The Land Restoration Training Programme (LRT) is a part of the GRÓ Centre, the International Centre for Capacity Development – Sustainable use of Natural Resources and Societal Change, which is a UNESCO Category 2 Centre based in Iceland. LRT has a strong commitment to the principles of UNESCO, particularly education and science. LRT contributes to resolving urgent global challenges through generating and sharing knowledge and strengthening capacity in developing countries. The Programme strongly relates to the UN Convention to Combat Desertification (UNCCD) and other international conventions that deal with environmental preservation and the alleviation of poverty, such as the UN Framework Convention on Climate Change (UNFCCC) and the Convention on Biodiversity (CBD). Furthermore, the Programme contributes directly to the UN Sustainable Development Goals (SDGs): protecting, restoring and promoting sustainable use of terrestrial ecosystems (SDG 15), take urgent actions against climate change (SDG 13), end extreme poverty (SDG 1) and hunger (SDG 2), ensuring access of quality education (SDG 4), promoting gender equality (SDG 5) and ensuring sustainable production (SDG 12).


LRT core values

  • Sustainability: today’s problems have to be addressed in a way that fulfils the needs of present generations without compromising the needs of future generations. LRT applies principles of sustainability to all aspects of its educational and research activities.
  • Cooperation: LRT strengthens cooperation between individuals and partner institutions that play a key role in land restoration and sustainable land management in developing countries.
  • Gender equality: LRT promotes gender equality in the field of land restoration and sustainable land management through gender-sensitive capacity building. This is done by integrating gender equality perspectives into the Programme organization and training activities.

What we do

LRT works with partner institutions that have been identified as playing a significant role in land restoration and sustainable land management in developing countries. The Programme offers postgraduate-level training in restoration of degraded land and sustainable land management for working professionals in those countries. As an interdisciplinary Programme, LRT draws expertise from academia, researchers and practitioners to provide fellows with a holistic and meaningful perspective on land restoration and sustainable land management.

The core activity of LRT is the six-month training programme held each year in Iceland. The training of the fellows is considered a contribution to strengthening institutional capacity of our partner institutions in developing countries.

In addition, LRT provides financial and technical support to develop and deliver short courses in partner countries. These courses are designed and run in cooperation between specialists from LRT and the partner institutions, often engaging the expertise of former fellows.

LRT also offers scholarships to former fellows, who have completed the six-month training programme, to pursue graduate studies at Icelandic universities in land restoration and related subjects.

LRT participates in conferences related to issues of land restoration and sustainable land management through planning and attending symposiums and workshops, as well as supporting former fellows to present their work.

Who we are

LRT is implemented jointly by the  Agricultural University of Iceland and the Soil Conservation Service of Iceland, and builds on the knowledge and expertise of different partners by liaising with a wide range of Icelandic and international institutions and organisations.

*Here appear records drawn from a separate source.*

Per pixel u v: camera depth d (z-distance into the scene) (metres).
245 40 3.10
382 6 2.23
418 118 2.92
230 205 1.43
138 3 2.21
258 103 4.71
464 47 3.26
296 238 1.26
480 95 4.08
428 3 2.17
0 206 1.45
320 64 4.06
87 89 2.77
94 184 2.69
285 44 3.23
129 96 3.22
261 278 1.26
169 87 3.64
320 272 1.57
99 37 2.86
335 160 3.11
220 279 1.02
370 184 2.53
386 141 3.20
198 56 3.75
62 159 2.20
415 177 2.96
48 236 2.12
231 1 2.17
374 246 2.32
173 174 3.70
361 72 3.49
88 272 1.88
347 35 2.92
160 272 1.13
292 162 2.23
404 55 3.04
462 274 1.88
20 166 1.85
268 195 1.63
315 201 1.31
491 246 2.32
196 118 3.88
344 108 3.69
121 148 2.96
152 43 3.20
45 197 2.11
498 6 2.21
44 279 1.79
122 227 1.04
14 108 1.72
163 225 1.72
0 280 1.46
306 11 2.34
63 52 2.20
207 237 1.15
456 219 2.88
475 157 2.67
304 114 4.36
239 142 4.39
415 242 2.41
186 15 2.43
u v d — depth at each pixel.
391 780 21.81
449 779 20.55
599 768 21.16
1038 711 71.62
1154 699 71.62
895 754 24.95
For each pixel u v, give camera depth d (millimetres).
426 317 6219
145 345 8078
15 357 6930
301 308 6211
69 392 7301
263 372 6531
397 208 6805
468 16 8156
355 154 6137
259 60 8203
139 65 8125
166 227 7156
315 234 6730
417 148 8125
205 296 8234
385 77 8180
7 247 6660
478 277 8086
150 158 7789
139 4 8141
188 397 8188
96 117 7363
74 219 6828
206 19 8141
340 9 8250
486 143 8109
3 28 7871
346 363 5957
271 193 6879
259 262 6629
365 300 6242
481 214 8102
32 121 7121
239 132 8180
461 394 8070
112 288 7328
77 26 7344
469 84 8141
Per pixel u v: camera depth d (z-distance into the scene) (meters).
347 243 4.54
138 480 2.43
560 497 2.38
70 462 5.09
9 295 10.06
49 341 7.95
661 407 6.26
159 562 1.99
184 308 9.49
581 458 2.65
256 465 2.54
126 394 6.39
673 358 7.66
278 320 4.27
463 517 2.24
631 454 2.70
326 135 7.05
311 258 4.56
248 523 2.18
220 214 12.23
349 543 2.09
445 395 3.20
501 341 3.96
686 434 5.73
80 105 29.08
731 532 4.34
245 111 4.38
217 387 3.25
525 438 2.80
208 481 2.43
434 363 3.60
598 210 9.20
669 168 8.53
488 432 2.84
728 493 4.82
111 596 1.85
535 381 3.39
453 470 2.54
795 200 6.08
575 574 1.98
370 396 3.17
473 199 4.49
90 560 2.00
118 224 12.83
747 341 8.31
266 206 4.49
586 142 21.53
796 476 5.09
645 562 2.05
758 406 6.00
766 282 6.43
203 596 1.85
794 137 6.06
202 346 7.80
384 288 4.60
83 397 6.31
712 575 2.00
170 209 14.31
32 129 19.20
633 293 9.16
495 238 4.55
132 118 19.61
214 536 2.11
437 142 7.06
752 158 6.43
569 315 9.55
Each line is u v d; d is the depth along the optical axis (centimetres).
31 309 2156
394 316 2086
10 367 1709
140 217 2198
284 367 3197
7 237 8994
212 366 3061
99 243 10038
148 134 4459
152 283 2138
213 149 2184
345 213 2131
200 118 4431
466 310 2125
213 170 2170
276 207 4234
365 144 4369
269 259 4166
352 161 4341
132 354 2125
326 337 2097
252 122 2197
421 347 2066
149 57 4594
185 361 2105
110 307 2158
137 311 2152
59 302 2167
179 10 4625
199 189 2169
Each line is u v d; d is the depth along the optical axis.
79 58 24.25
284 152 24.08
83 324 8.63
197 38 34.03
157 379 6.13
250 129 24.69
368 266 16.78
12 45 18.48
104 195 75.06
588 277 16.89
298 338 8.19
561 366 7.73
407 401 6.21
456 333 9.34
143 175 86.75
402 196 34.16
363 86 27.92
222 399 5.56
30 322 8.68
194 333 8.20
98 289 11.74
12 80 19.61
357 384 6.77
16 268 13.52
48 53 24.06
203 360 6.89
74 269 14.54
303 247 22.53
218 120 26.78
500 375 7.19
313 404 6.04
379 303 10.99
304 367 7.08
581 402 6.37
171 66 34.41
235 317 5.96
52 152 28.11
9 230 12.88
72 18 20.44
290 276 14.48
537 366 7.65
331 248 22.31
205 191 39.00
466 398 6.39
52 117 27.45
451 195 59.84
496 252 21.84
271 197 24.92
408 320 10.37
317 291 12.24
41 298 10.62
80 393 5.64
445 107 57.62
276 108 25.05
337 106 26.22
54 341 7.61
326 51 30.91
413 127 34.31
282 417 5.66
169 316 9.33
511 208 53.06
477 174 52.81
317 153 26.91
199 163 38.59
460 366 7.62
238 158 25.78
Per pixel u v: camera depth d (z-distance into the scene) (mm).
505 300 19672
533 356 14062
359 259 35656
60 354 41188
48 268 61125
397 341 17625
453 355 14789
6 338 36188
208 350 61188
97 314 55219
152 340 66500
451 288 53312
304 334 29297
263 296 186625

LRT is funded by the Icelandic Ministry for Foreign Affairs as a part of the government’s international development cooperation efforts. The Programme was launched in 2007, was a United Nations University Programme from 2010 to 2019, and on 1 January 2020 became a part of GRÓ, a UNESCO Category 2 Centre in Iceland.

Implementing institutions

The Agricultural University of Iceland (AUI) is founded on previous research and educational institutes with a long history of research related to assessment of land condition, grazing management, soils and soil erosion, soil conservation research and land restoration; all emphases that reflect national priority to combat land degradation and restore degraded ecosystems. The university is also involved in international climate change research, focusing on both ecosystem carbon flux and carbon sequestration in relation to reclamation and land use change.

The Soil Conservation Service of Iceland  (SCSI) was founded in 1907. It has its headquarters at Gunnarsholt, South Iceland, but operates district offices in most parts of Iceland. The main tasks of the SCSI include combating desertification, sand encroachment and other soil erosion, promotion of sustainable land use and reclamation and restoration of degraded land. The work is on different levels, from policy making and research, to extension services and management of large- and small-scale reclamation projects. Tools include improved understanding of the problems and solutions, education and advice, enhanced land user responsibility and participatory approaches, and regulatory tools.

LRT runs the six-month training programme at the AUI research facilities at Keldnaholt in Reykjavik and the SCSI headquarters in Gunnarsholt. AUI and SCSI offer a solid learning and training environment for the fellows by, for example, providing numerous experts in the field of: soil erosion, desertification processes and assessment methods; the ecology of degradation processes; restoration ecology with focus on severely degraded land; land use and restoration planning; sustainable grazing management (open land, rangelands) and soil conservation.